→ ENTRIES SHOWN
===

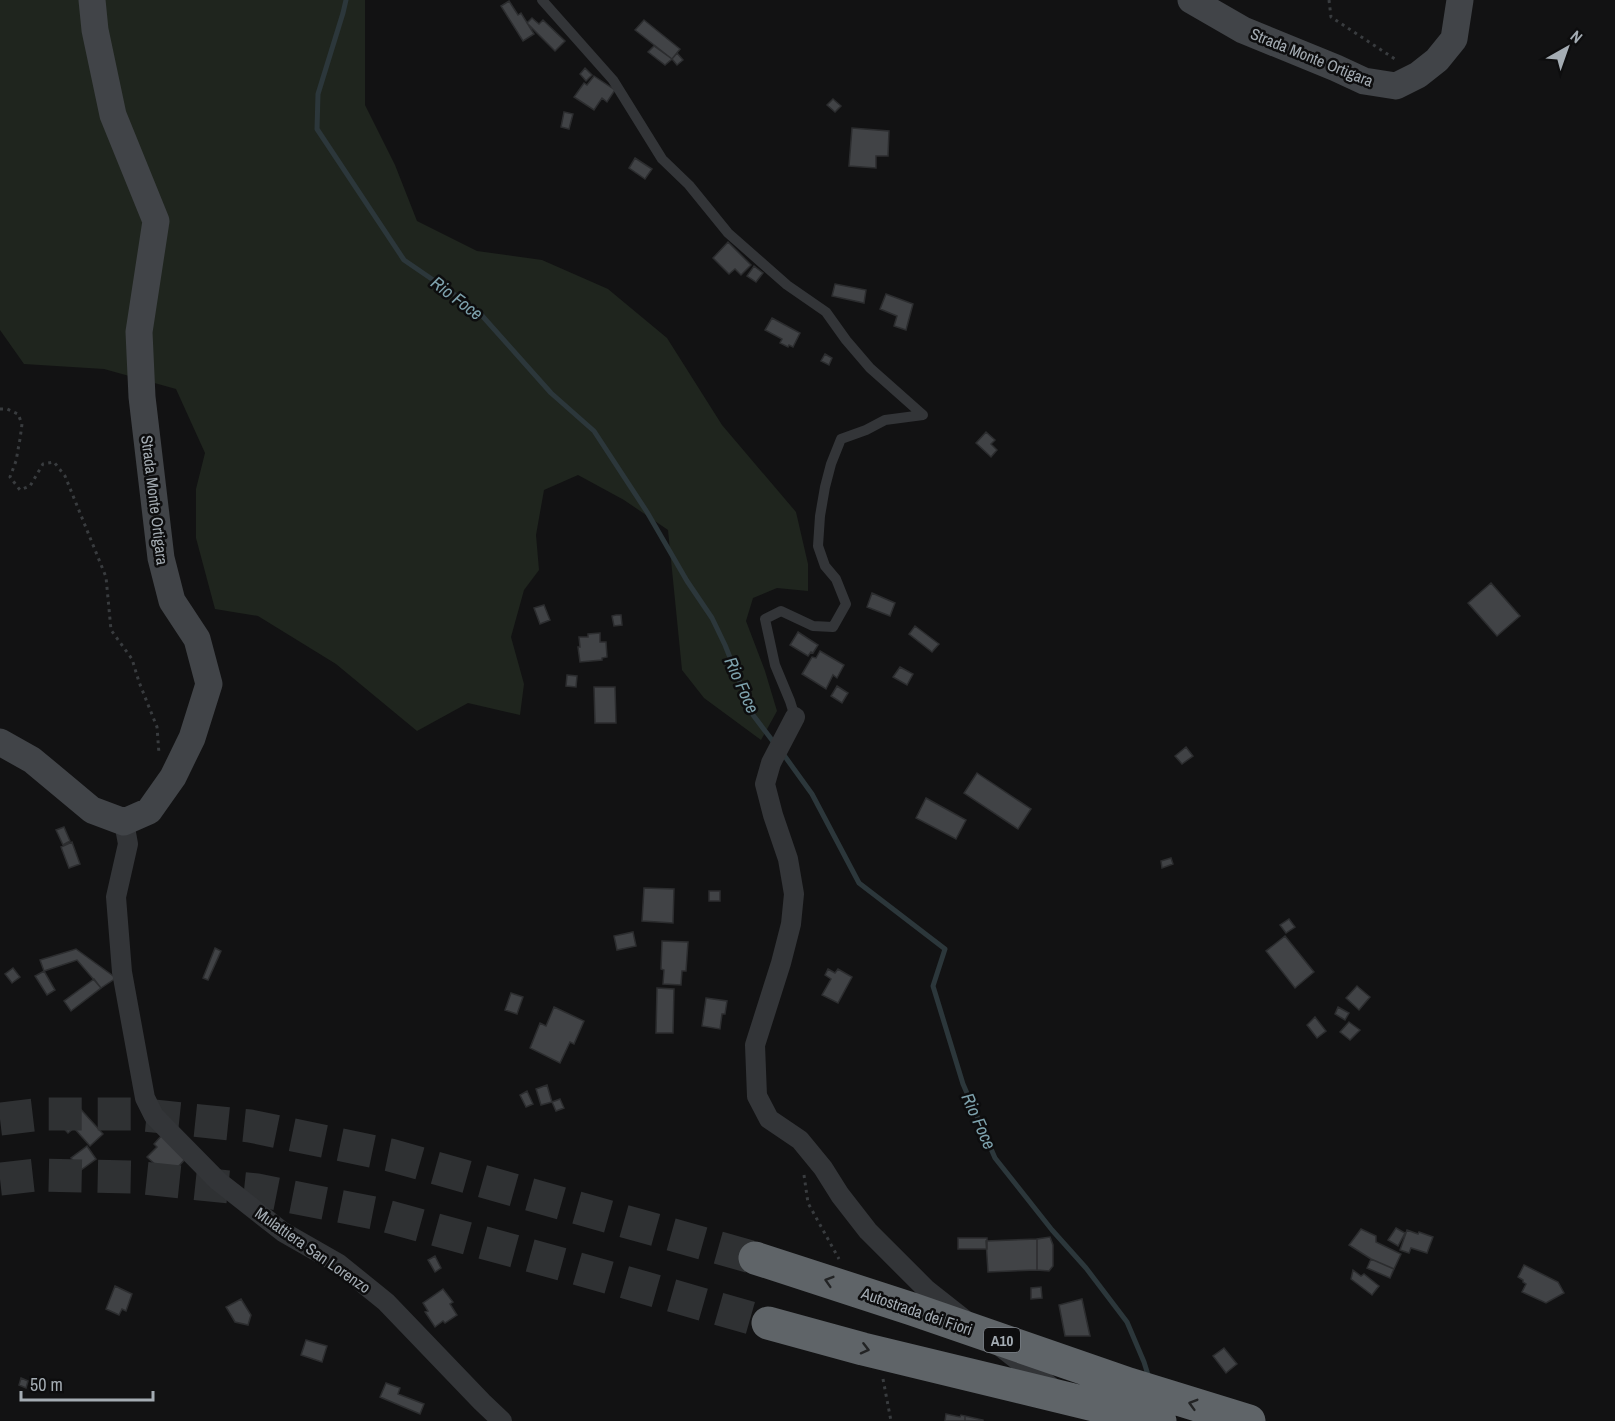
<svg xmlns="http://www.w3.org/2000/svg" width="1615" height="1421" font-family="'Archivo Narrow',sans-serif">
<style>
.green{fill:#1f251e}
.lines{fill:none;stroke-linecap:round;stroke-linejoin:round}
.stream{stroke:#2c373b;stroke-width:5}
.building{fill:#414346;stroke:#2c2d2f;stroke-width:1.5}
.motorway-tunnel{stroke:#2f3133;stroke-width:33;stroke-dasharray:33 16;stroke-linecap:butt}
.path{stroke:#393c3f;stroke-width:3;stroke-dasharray:3 4.5;stroke-linecap:butt}
.service{stroke:#333538;stroke-width:10}
.minor{stroke:#333538;stroke-width:20}
.secondary{stroke:#414448;stroke-width:27}
.motorway-bridge{stroke:#5f6468;stroke-width:33}
.oneway{stroke:#222324}
.labels{text-anchor:middle;dominant-baseline:central;stroke-width:5;stroke-linejoin:round;paint-order:stroke}
.shield{fill:#0d0d0e;stroke:#777c82;stroke-width:1.5}
.shield-label{font-size:15px;font-weight:bold;fill:#a4acb3}
.street-label{font-size:16px;fill:#a4acb3;stroke:#0d0d0e}
.water-label{font-size:18px;font-style:italic;fill:#7da1ac;stroke:#0d0d0e}
</style>
<rect width="100%" height="100%" fill="#121213"/>
<!-- green -->
<path class="green" d="M0 0H365V105L395 165 417 221 477 251 542 260 608 289 667 338 722 425 796 512 808 564V591L777 588 753 598 746 621 765 671 777 711 761 740 704 698 682 670 668 530 624 500 578 475 544 490 536 535 539 570 524 590 511 637 524 684 520 715 468 703 417 731 336 664 258 616 215 609 196 538V489L205 453 176 389 104 369 24 364 0 330Z"/>
<g class="lines">
<!-- stream -->
<path class="stream" d="M346 0 343 13 318 94 317 129 404 260 477 310 551 393 594 431 647 512 687 581 712 618 725 645 753 715 775 744
M781 751 812 794 859 883 945 949 933 986 963 1084 995 1158 1052 1230 1086 1268 1127 1322 1144 1362 1149 1378"/>
</g>
<!-- building -->
<path class="building" d="M509 1 518 15 521 13 534 34 523 41 501 6Z
M532 18 539 24 543 20 565 41 555 51 527 23Z
M644 20 680 49 672 59 635 30Z
M654 46 672 59 665 65 648 52Z
M677 53 683 60 677 65 672 59Z
M585 68 592 75 586 81 580 74Z
M594 76 615 90 607 102 602 98 594 110 574 97 584 83 587 85Z
M833 99 841 106 835 112 827 105Z
M564 112 573 114 569 129 561 127Z
M852 128 889 131 888 156H876V168L849 166Z
M635 158 652 169 645 179 629 168Z
M728 242 751 265 741 275 735 269 729 274 713 258Z
M754 266 763 273 756 282 747 276Z
M835 284 866 290 864 303 832 296Z
M886 294 913 304 906 330 894 326 897 316 880 309Z
M772 318 800 333 793 347 789 345 788 347 780 343 782 339 765 330Z
M825 354 832 358 829 365 821 361Z
M986 432 995 440 991 444 997 450 991 457 976 443Z
M1491 583 1520 616 1497 636 1468 603Z
M872 593 895 603 890 616 867 607Z
M544 605 550 620 540 624 534 608Z
M616 615H621L622 625 614 626 612 616Z
M915 626 939 644 932 652 909 634Z
M798 632 818 645 813 653 811 652 808 656 790 645Z
M600 633V642H606L607 657 602 658V660L580 662 578 647H580L579 637H588V634Z
M820 651 844 665 837 678 833 675 826 689 802 674 812 657 816 658Z
M900 667 913 674 907 685 893 677Z
M567 675 577 676 576 687 566 686Z
M837 686 848 693 842 703 831 696Z
M594 687H615L616 723H595Z
M1186 747 1193 756 1182 764 1175 756Z
M977 773 1031 809 1018 829 964 793Z
M926 798 966 820 956 839 916 818Z
M64 827 70 841 63 845 56 830Z
M72 842 80 864 69 868 61 847Z
M1171 858 1173 864 1162 868 1161 861Z
M644 888 674 889 673 923 642 921Z
M709 891H720V901H709Z
M1289 919 1295 927 1286 933 1280 925Z
M633 932 636 946 617 950 614 936Z
M1285 936 1314 972 1295 988 1266 951Z
M662 941 688 942 686 971H682L681 985 663 984 664 970 661 969Z
M215 948 221 951 208 980 203 978Z
M76 949 116 978 101 988 77 960 44 971 40 960Z
M13 968 20 977 12 983 5 974Z
M828 969 835 973 838 969 852 977 838 1003 822 995 831 979 825 975Z
M44 971 55 990 47 995 35 976Z
M94 979 101 988 71 1011 64 1001Z
M1357 986 1370 997 1359 1010 1346 998Z
M657 988 674 989 673 1033H656Z
M511 993 523 997 517 1014 505 1010Z
M706 998 727 1001 725 1014H722L720 1029 702 1026Z
M554 1007 584 1021 574 1044 570 1042 560 1063 530 1048 540 1023 546 1026Z
M1338 1007 1349 1013 1345 1020 1335 1014Z
M1315 1017 1326 1031 1317 1038 1307 1025Z
M1349 1022 1360 1030 1350 1040 1340 1032Z
M547 1085 552 1102 541 1105 536 1089Z
M527 1091 533 1104 526 1107 520 1095Z
M560 1099 564 1108 556 1111 552 1102Z
M76 1104 103 1134 90 1146 74 1128 68 1133 57 1121Z
M162 1135 187 1157 169 1177 147 1157 157 1147 154 1144Z
M87 1146 96 1159 81 1170 71 1158Z
M1396 1228 1405 1233 1398 1246 1388 1240Z
M1361 1229 1376 1236V1242L1401 1254 1394 1269 1371 1259 1349 1245Z
M1407 1230 1418 1234 1419 1232 1433 1237 1427 1253 1411 1248 1409 1253 1400 1250Z
M1050 1237 1053 1245V1266L1049 1271 1037 1270V1239Z
M958 1238H987V1249H958Z
M1037 1239V1270L988 1272 986 1241Z
M435 1256 441 1268 435 1272 428 1260Z
M1371 1259 1394 1269 1390 1278 1367 1268Z
M1524 1265 1558 1282 1564 1293 1546 1303 1522 1292 1526 1284 1523 1282V1280L1518 1277Z
M1353 1270 1361 1276 1364 1274 1379 1286 1372 1295 1351 1279Z
M115 1286 132 1294 126 1311 122 1309 119 1315 106 1309Z
M1041 1287 1042 1298 1031 1299V1288Z
M443 1289 453 1302 450 1304 457 1315 445 1323 443 1321 435 1327 425 1312 428 1311 423 1303Z
M241 1299 251 1315 248 1325 235 1322 226 1307Z
M1082 1299 1090 1336H1065L1059 1305Z
M306 1340 327 1346 322 1362 301 1355Z
M1224 1348 1237 1364 1226 1373 1213 1356Z
M21 1378 28 1381 26 1388 19 1385Z
M386 1383 400 1388 398 1394 424 1404 420 1414 380 1397Z
M946 1414 960 1417 961 1415 965 1416V1421H945Z
M965 1416 983 1420V1421H965Z"/>
<g class="lines">
<!-- motorway-tunnel -->
<path class="motorway-tunnel" d="M0 1119 42 1114H135L250 1126 390 1155 755 1258
M0 1179 36 1175 134 1177 257 1190 379 1214 572 1267 768 1323"/>
<!-- path -->
<path class="path" d="M1329 0 1331 17 1398 61
M0 409H7L18 414 22 424 20 439 16 461 10 477 20 490 30 486 43 464 54 462 65 476 106 577 111 630 132 659 139 682 157 727 159 754
M804 1175 808 1203 839 1259
M883 1379 891 1421"/>
<!-- service -->
<path class="service" d="M542 0 613 80 662 159 689 185 728 233 787 285 826 312 846 340 870 368 923 415 885 420 866 430 841 439 831 464 825 487 820 516 818 546 825 566 836 579 846 604 833 627 813 626 781 611 765 619 775 665 790 701 795 717"/>
<!-- minor -->
<path class="minor" d="M795 717 771 763 765 784 773 815 788 859 794 894 791 924 781 963 755 1045 757 1096 769 1119 800 1140 823 1168 840 1195 868 1231 926 1289 964 1319
M124 822 128 844 116 897 122 972 145 1098 154 1116 218 1181 283 1232 339 1264 386 1302 482 1402 502 1421
M1002 1348 1054 1389"/>
<!-- secondary -->
<path class="secondary" d="M1191 0 1243 30 1336 68 1364 81 1396 86 1418 75 1437 60 1454 39 1460 0
M0 742 32 760 92 810 124 822 149 811 173 777 192 738 209 684 197 639 172 601 161 558 142 397 139 332 156 221 113 115 95 30 92 0"/>
<!-- motorway-bridge -->
<path class="motorway-bridge" d="M755 1258 912 1309 1129 1384 1249 1421
M768 1323 863 1349 1160 1421"/>
</g>
<!-- one-way arrows -->
<defs><path id="oneway-chevron" d="M-2-3.5L2.5 0L-2 3.5" fill="none" stroke-width="1.6" stroke-linecap="round" stroke-linejoin="round" transform="scale(1.5)"/></defs>
<g class="oneway">
<use href="#oneway-chevron" transform="translate(829 1281) rotate(-163)"/>
<use href="#oneway-chevron" transform="translate(865 1349) rotate(14)"/>
<use href="#oneway-chevron" transform="translate(1193 1404) rotate(-164)"/>
</g>
<g class="labels">
<!-- shield labels -->
<rect class="shield" x="984" y="1328" width="36" height="24" rx="4.5"/>
<g class="shield-label">
<text x="1002" y="1340">A10</text>
</g>
<!-- street labels -->
<g class="street-label">
<text transform="translate(1312 57) rotate(22)">Strada Monte Ortigara</text>
<text transform="translate(155 500) rotate(83)">Strada Monte Ortigara</text>
<text transform="translate(313 1250) rotate(35)">Mulattiera San Lorenzo</text>
<text transform="translate(917 1311) rotate(19)">Autostrada dei Fiori</text>
</g>
<!-- water labels -->
<g class="water-label">
<text transform="translate(457 298) rotate(37)">Rio Foce</text>
<text transform="translate(742 685) rotate(66)">Rio Foce</text>
<text transform="translate(979 1121) rotate(66)">Rio Foce</text>
</g>
</g>
<!-- north arrow -->
<g transform="translate(1567 48) rotate(40)" stroke="#0d0d0e" stroke-width="4.5" paint-order="stroke">
<path d="M0-4.5L10 22L0 15L-10 22Z" fill="#a4acb3"/>
<text y="-9" font-size="16" font-weight="bold" text-anchor="middle" fill="#a4acb3">N</text>
</g>
<!-- scale -->
<path d="M21 1391v9h132v-9" fill="none" stroke="#a4acb3" stroke-width="3"/>
<text x="30" y="1391" font-size="18" fill="#a4acb3" stroke="#0d0d0e" stroke-width="4.5" paint-order="stroke">50 m</text>
</svg>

===

→ EXERCISE INSTRUCTIONS
All lines with the word "butt" should be copied from the material above.

→ TASK SOLUTION
.motorway-tunnel{stroke:#2f3133;stroke-width:33;stroke-dasharray:33 16;stroke-linecap:butt}
.path{stroke:#393c3f;stroke-width:3;stroke-dasharray:3 4.5;stroke-linecap:butt}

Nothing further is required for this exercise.